Hi all- just want to check I understand the memory consumption of some code that involves broadcasting; it increases by an order of magnitude when I request gradients.
Using a gpu,
device = torch.device('cuda:0')
I build two “batched” tensors and a fixed tensor to apply to them:
d0, d1 = 100, 1000
batch_size = 800
x_ng = torch.randn(batch_size, d0, 1, requires_grad=False).to(device)
x_g = torch.randn(batch_size, d0, 1, requires_grad=True).to(device)
U = torch.randn(1, d1, d0).to(device)
Then I check gpu memory allocation for performing a matmul - it spikes when a broadcast is required with an input requiring gradients:
check_mem = lambda s : print(f"{s}: {torch.cuda.memory_allocated()/1e6:.3f} MB")

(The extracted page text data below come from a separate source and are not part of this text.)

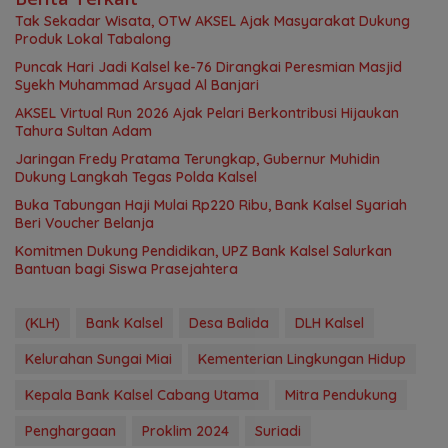
Tak Sekadar Wisata, OTW AKSEL Ajak Masyarakat Dukung
Produk Lokal Tabalong
Puncak Hari Jadi Kalsel ke-76 Dirangkai Peresmian Masjid
Syekh Muhammad Arsyad Al Banjari
AKSEL Virtual Run 2026 Ajak Pelari Berkontribusi Hijaukan
Tahura Sultan Adam
Jaringan Fredy Pratama Terungkap, Gubernur Muhidin
Dukung Langkah Tegas Polda Kalsel
Buka Tabungan Haji Mulai Rp220 Ribu, Bank Kalsel Syariah
Beri Voucher Belanja
Komitmen Dukung Pendidikan, UPZ Bank Kalsel Salurkan
Bantuan bagi Siswa Prasejahtera
(KLH)
Bank Kalsel
Desa Balida
DLH Kalsel
Kelurahan Sungai Miai
Kementerian Lingkungan Hidup
Kepala Bank Kalsel Cabang Utama
Mitra Pendukung
Penghargaan
Proklim 2024
Suriadi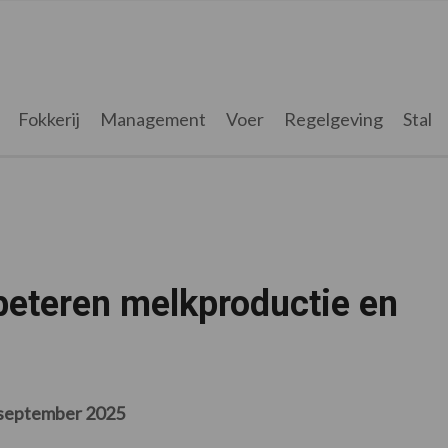
Fokkerij
Management
Voer
Regelgeving
Stal
rbeteren melkproductie en
september 2025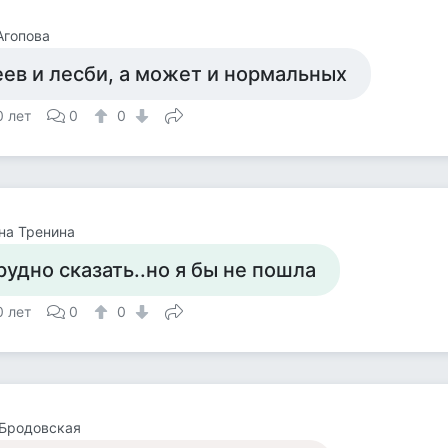
Агопова
еев и лесби, а может и нормальных
0 лет
0
0
на Тренина
рудно сказать..но я бы не пошла
0 лет
0
0
 Бродовская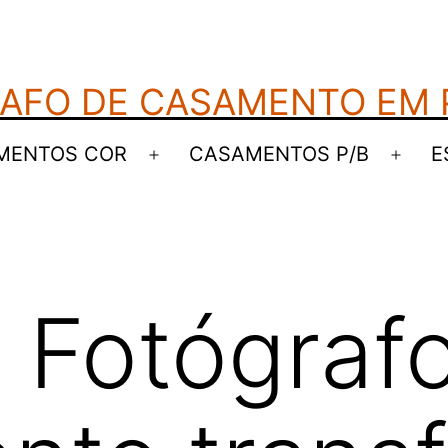
AFO DE CASAMENTO EM
MENTOS COR
CASAMENTOS P/B
E
Abrir
Abrir
menu
men
 Fotógraf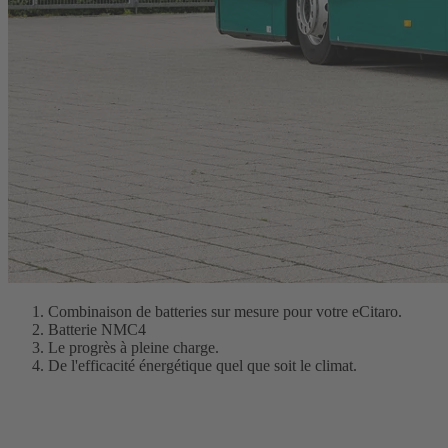
Combinaison de batteries sur mesure pour votre eCitaro.
Batterie NMC4
Le progrès à pleine charge.
De l'efficacité énergétique quel que soit le climat.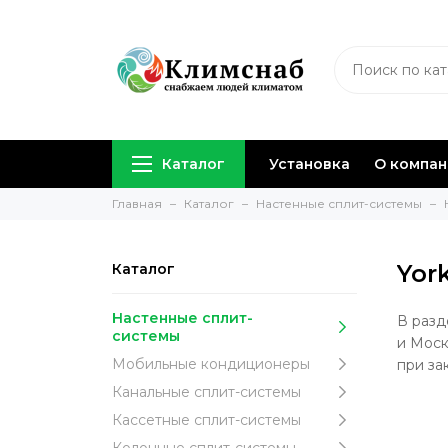
Каталог
Установка
О компа
Главная
Каталог
Настенные сплит-системы
Yor
Каталог
Настенные сплит-
В разд
системы
и Моск
Мобильные кондиционеры
при за
Канальные сплит-системы
Кассетные сплит-системы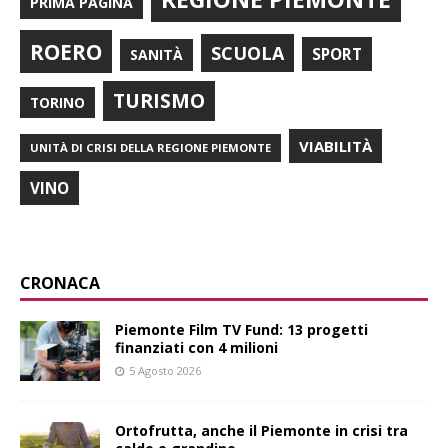
PRIMA PAGINA
ROERO
SCUOLA
SPORT
SANITÀ
TURISMO
TORINO
VIABILITÀ
UNITÀ DI CRISI DELLA REGIONE PIEMONTE
VINO
CRONACA
Piemonte Film TV Fund: 13 progetti
finanziati con 4 milioni
5 Agosto 2026
Ortofrutta, anche il Piemonte in crisi tra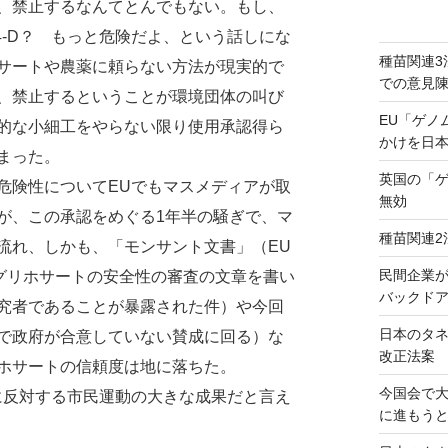
、禁止するなんてとんでもない。もし、
4-D？ もっと危険だよ、という話しにな
種苗関連3
サートや農薬に頼らない方法が現実的で
での意見
、禁止するということが環境団体の叫び
EU「ゲノ
的な小細工をやらない限り使用承認得ら
かけを日
まった。
英国の「
険性についてEUでもマスメディアが取
無効
が、この承認をめぐる1年半の騒ぎで、マ
種苗関連2
流れ、しかも、「モンサント文書」（EU
民間企業
のグリホサートの安全性の審査の文章を書い
バックドア
究者であることが暴露された件）や今回
日本のタ
で政府が合意していない賛成に回る）な
改正法案
ホサートの信頼度は地に落ちた。
今国会で
反対する市民運動の大きな成果だと言え
に進もう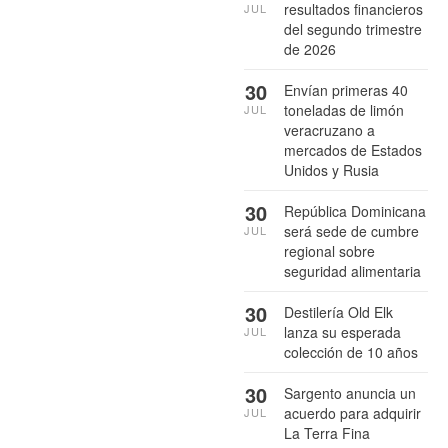
resultados financieros
JUL
del segundo trimestre
de 2026
30
Envían primeras 40
toneladas de limón
JUL
veracruzano a
mercados de Estados
Unidos y Rusia
30
República Dominicana
será sede de cumbre
JUL
regional sobre
seguridad alimentaria
30
Destilería Old Elk
lanza su esperada
JUL
colección de 10 años
30
Sargento anuncia un
acuerdo para adquirir
JUL
La Terra Fina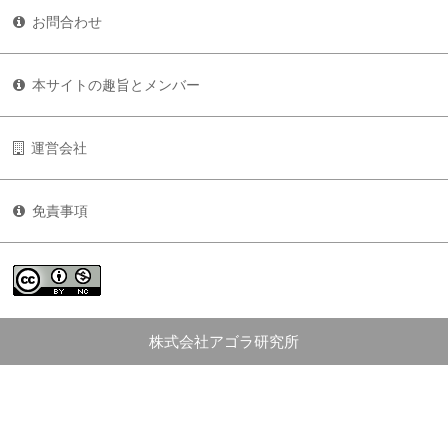
お問合わせ
本サイトの趣旨とメンバー
運営会社
免責事項
株式会社アゴラ研究所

check_mem("Before computation")
#requires broadcasting U, no grads
y_ng = torch.matmul(U, x_ng)
check_mem("After no-grad matmul")
del y_ng
#requires broadcasting U, grads
y_g = torch.matmul(U, x_g)
check_mem("After grad matmul")
del y_g
# no broadcast, grads
y_g = torch.matmul(U.squeeze(), x_g)
check_mem("After grad matmul (no broadcast)")
del y_g
with the result
Before computation: 8.923 MB
After no-grad matmul: 12.123 MB
After grad matmul: 332.123 MB
After grad matmul (no broadcast): 12.123 MB
Here’s what I think is going on: when grads are required, pytorch needs to store the tensor multiplying x, and this cached version is taken after the broadcast - hence the large size. Is this accurate? Note that the size of the output tensor is the same in each case.
I don’t see anything related in the broadcasting docs.